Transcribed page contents
· · · · · · ·
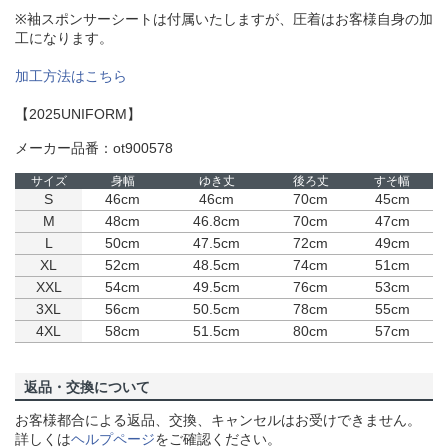
※袖スポンサーシートは付属いたしますが、圧着はお客様自身の加
工になります。
加工方法はこちら
【2025UNIFORM】
メーカー品番：ot900578
サイズ
身幅
ゆき丈
後ろ丈
すそ幅
S
46cm
46cm
70cm
45cm
M
48cm
46.8cm
70cm
47cm
L
50cm
47.5cm
72cm
49cm
XL
52cm
48.5cm
74cm
51cm
XXL
54cm
49.5cm
76cm
53cm
3XL
56cm
50.5cm
78cm
55cm
4XL
58cm
51.5cm
80cm
57cm
返品・交換について
お客様都合による返品、交換、キャンセルはお受けできません。
詳しくは
ヘルプページ
をご確認ください。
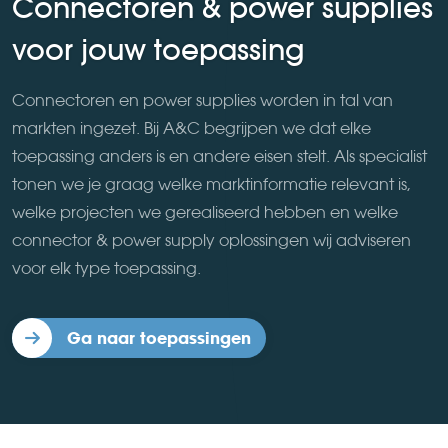
Connectoren & power supplies
voor jouw toepassing
Connectoren en power supplies worden in tal van
markten ingezet. Bij A&C begrijpen we dat elke
toepassing anders is en andere eisen stelt. Als specialist
tonen we je graag welke marktinformatie relevant is,
welke projecten we gerealiseerd hebben en welke
connector & power supply oplossingen wij adviseren
voor elk type toepassing.
Ga naar toepassingen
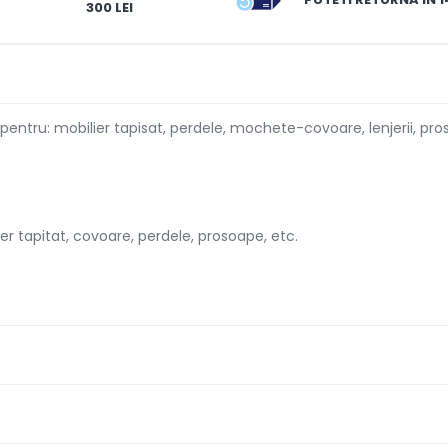
300 LEI
entru: mobilier tapisat, perdele, mochete-covoare, lenjerii, pro
er tapitat, covoare, perdele, prosoape, etc.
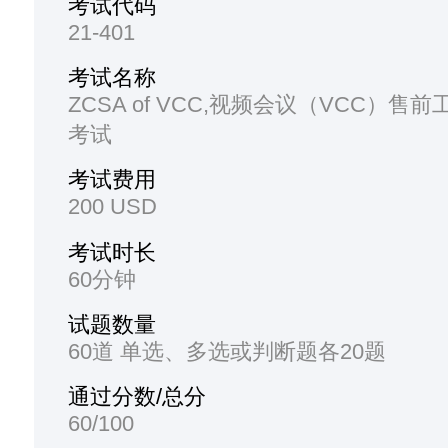
考试代码
21-401
考试名称
ZCSA of VCC,视频会议（VCC）售
考试
考试费用
200 USD
考试时长
60分钟
试题数量
60道 单选、多选或判断题各20题
通过分数/总分
60/100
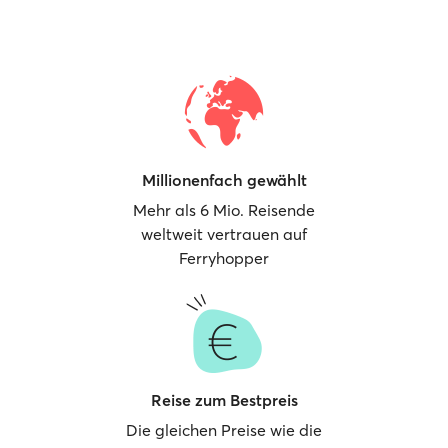
Millionenfach gewählt
Mehr als 6 Mio. Reisende
weltweit vertrauen auf
Ferryhopper
Reise zum Bestpreis
Die gleichen Preise wie die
· · · · · · ·
* **Problem description**
Could you switch "Reisende" to "Kunden" and write out the lines again, starting at the line that has "Millionenfach gewählt" and stopping at the end of the records, with everything else left as it is?

* **Expected output**
Millionenfach gewählt
Mehr als 6 Mio. Kunden
weltweit vertrauen auf
Ferryhopper
Reise zum Bestpreis
Die gleichen Preise wie die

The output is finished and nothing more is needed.